→ **EXERCISE**: Look through the listing and report every line that has "нетто" in it.
----------
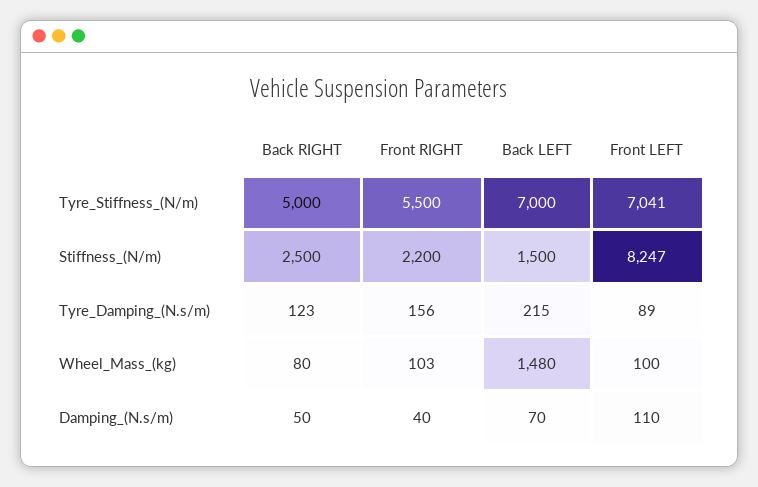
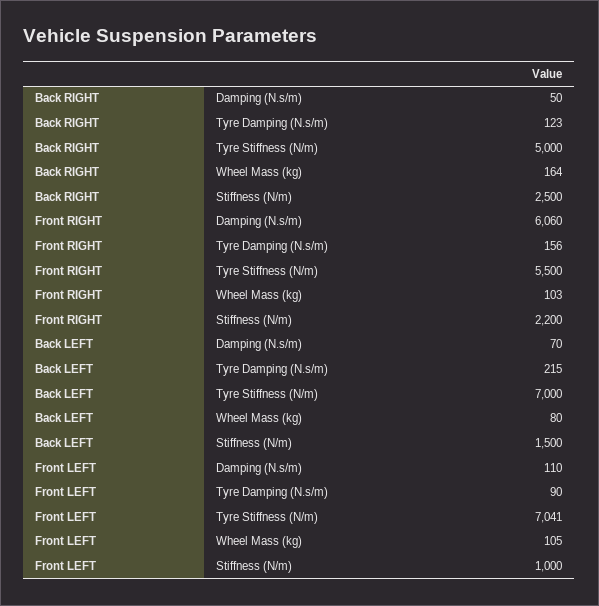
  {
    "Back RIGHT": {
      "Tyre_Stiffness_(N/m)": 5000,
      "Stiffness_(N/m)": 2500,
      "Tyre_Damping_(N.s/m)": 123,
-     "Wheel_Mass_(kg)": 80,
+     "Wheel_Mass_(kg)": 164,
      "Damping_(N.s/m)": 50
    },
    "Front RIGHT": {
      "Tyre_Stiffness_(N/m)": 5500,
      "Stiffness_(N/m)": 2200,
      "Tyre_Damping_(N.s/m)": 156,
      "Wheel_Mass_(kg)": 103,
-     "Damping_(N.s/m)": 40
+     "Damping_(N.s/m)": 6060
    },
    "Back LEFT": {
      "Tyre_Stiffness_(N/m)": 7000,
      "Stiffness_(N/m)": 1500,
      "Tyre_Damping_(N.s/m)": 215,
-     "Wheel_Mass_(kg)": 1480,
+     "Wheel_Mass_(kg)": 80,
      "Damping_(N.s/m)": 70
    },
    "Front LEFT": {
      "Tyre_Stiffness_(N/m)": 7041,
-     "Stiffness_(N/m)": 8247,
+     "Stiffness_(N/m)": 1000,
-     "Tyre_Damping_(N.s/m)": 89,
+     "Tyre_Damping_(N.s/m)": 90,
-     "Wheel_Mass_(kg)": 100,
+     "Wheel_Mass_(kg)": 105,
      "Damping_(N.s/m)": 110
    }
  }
----------
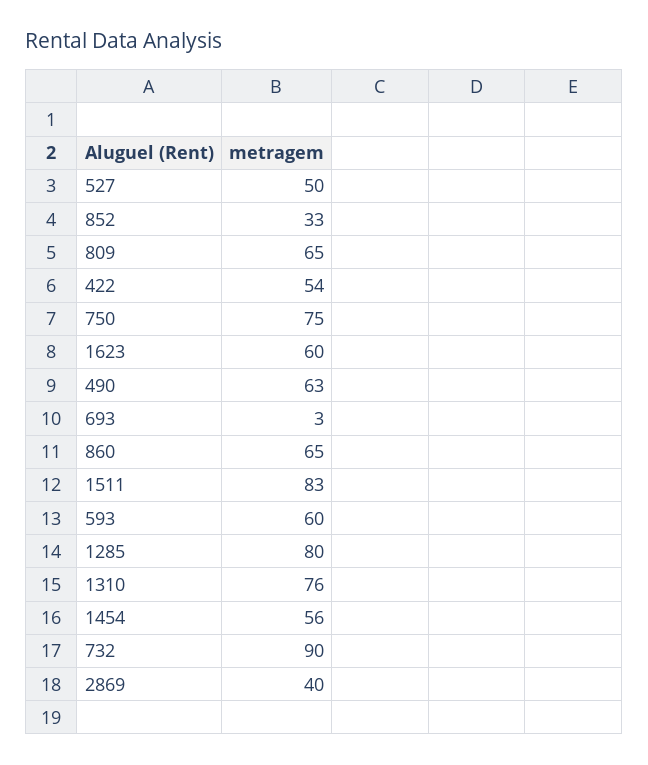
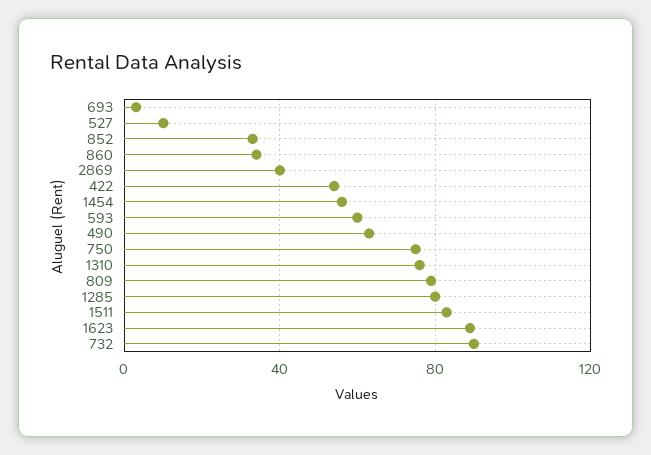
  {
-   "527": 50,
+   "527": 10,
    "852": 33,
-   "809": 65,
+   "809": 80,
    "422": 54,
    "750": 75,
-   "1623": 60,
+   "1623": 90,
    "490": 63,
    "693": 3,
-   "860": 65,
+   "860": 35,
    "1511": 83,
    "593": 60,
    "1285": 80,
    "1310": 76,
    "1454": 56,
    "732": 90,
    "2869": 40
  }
----------
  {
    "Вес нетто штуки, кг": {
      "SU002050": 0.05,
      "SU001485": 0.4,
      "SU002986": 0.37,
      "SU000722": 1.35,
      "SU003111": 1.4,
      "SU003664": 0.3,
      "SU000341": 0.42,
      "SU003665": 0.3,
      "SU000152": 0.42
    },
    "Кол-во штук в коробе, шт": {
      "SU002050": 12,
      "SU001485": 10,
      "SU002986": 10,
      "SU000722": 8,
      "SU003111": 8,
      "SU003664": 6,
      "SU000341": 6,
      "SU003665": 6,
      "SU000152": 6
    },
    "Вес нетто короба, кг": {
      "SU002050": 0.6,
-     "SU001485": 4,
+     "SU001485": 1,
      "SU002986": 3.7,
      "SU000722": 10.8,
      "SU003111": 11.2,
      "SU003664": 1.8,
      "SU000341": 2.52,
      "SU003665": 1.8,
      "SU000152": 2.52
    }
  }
----------
→ **EXERCISE OUTPUT**:
    "Вес нетто штуки, кг": {
    "Вес нетто короба, кг": {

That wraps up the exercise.